A direct current (DC) electrical charge of some 9 to 48 volts that is sent along a microphone cable to energize the transducer is known as phantom power. The phrase “phantom power” is a result of the fact that there is no visible means of conductivity, no extra electrical line running from the DC power source to the microphone nor is the added DC voltage noticeable in the audio path. In other words, phantom power does its job of essentially powering the microphone invisibly and without interfering with the alternating current (AC) used for the actual audio reproduction and traveling in the same cable.
Phantom power essentially energizes the diaphragm and capacitors inside a condenser microphone, also known as a capacitor microphone. Condenser microphones are today considered the microphone of choice for quality audio reproduction but require a DC power source for proper functioning. Power sources for this DC voltage include a mixing desk, a battery or a power box. Phantom power energizes the transducer element inside the microphone, thereby polarizing the transducer’s diaphragm and capacitor to essentially turn sound waves into electrical impulses. The energized element captures the audio input, ordinarily a voice or instrument, and returns the audio signal as alternating current (AC) to the preamp in the mixing desk. The electrically reproduced audio signal is undisturbed by the phantom power and is able to be amplified and/or recorded without distortion.
The audio signal produced by a condenser microphone is considered alternating current to be transferred from electrical energy into sound at the mixing desk. This AC current, however, is neither designed nor utilized to energize the condenser microphone’s transducer. That’s where phantom power comes in, to subtly power the audio reproduction elements within the microphone itself.

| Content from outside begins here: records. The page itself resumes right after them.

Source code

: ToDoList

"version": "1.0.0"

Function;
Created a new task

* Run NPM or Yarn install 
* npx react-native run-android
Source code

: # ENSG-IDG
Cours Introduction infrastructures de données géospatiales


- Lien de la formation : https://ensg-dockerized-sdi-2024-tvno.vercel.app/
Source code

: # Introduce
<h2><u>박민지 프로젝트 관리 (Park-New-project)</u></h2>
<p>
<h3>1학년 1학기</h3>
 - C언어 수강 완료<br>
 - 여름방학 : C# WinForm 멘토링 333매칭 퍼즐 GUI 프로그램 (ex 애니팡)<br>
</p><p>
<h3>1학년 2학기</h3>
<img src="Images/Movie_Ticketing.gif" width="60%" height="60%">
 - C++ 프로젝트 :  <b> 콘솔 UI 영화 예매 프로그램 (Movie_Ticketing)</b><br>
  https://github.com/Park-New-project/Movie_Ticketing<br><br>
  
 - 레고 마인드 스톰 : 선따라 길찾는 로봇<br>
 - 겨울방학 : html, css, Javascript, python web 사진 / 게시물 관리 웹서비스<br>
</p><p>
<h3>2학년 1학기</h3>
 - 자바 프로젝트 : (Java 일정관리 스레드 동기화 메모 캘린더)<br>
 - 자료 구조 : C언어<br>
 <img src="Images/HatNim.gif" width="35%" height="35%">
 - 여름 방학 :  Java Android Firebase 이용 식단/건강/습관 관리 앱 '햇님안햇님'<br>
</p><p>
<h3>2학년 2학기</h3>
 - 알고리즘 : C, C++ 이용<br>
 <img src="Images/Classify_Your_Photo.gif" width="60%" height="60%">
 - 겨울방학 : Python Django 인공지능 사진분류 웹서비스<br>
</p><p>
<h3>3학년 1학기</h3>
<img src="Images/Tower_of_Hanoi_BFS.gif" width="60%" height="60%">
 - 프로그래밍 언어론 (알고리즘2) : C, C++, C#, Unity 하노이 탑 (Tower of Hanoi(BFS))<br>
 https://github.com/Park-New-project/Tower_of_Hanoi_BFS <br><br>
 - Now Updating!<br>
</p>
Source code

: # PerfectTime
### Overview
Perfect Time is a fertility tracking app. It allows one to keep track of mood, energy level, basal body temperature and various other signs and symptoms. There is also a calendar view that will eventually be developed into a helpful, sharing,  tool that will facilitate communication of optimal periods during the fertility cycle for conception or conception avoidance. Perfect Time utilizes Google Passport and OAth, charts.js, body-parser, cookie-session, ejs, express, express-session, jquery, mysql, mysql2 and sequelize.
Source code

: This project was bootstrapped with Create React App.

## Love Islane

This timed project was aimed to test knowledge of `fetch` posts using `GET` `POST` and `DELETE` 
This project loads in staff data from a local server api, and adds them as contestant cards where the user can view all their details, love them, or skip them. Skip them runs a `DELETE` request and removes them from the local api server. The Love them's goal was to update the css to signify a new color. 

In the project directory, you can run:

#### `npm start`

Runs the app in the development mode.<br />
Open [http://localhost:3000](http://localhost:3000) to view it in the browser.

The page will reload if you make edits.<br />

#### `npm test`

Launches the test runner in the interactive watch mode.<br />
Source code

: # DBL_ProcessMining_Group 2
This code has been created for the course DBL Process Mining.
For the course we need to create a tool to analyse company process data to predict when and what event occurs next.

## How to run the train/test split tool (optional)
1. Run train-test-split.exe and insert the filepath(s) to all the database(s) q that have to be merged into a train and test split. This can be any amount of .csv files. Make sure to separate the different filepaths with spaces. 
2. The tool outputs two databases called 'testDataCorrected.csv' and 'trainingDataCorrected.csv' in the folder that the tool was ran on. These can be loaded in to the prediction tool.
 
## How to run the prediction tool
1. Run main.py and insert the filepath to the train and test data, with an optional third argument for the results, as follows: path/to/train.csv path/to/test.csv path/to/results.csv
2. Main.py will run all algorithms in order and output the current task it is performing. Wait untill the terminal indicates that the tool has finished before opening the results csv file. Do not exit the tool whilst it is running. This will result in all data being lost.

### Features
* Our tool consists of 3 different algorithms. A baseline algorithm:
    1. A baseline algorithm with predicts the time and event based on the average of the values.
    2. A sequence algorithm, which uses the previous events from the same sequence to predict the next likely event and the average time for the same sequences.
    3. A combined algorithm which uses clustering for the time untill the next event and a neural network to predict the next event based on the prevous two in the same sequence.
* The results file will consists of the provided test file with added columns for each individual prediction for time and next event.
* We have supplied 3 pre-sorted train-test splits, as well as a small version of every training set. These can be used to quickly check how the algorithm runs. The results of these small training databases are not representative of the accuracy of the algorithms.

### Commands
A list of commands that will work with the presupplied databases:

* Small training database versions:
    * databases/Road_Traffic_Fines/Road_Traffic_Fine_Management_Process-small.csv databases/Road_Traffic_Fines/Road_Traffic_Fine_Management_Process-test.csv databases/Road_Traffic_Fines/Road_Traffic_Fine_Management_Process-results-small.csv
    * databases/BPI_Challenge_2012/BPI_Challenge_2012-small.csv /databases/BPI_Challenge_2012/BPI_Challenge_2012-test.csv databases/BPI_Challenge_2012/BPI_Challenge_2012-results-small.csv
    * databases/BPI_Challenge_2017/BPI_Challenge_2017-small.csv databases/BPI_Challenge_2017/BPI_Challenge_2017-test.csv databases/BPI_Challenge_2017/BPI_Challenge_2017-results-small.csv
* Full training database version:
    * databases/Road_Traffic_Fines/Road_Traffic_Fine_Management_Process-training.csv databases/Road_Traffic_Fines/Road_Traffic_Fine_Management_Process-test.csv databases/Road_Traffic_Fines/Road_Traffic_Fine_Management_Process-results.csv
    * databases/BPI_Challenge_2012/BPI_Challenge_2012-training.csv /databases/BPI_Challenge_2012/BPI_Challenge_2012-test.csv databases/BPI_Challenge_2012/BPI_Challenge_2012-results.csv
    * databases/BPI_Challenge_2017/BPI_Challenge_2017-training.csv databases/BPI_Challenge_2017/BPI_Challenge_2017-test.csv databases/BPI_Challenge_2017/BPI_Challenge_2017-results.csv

This is accomplished, in part, by using a direct injection (DI) box. The DI box allows the DC voltage to be carried along a lengthy electrical line or wire and to overcome the impedance, the resistance, inherent in the wire length. Using a three-pin XLR plug, two of the pins send both AC and DC electrical current along the microphone cable to the transducer. The DC current powers the capacitor and the AC current carries the audio signal and is returned via the two pins within the plug. The third pin in the XLR plug is the ground. Thus the DI box allows a single, long microphone wire to conduct, with little resistance, both phantom power and AC current through the XLR plug and cable to energize and polarize the microphone’s diaphragm and capacitor.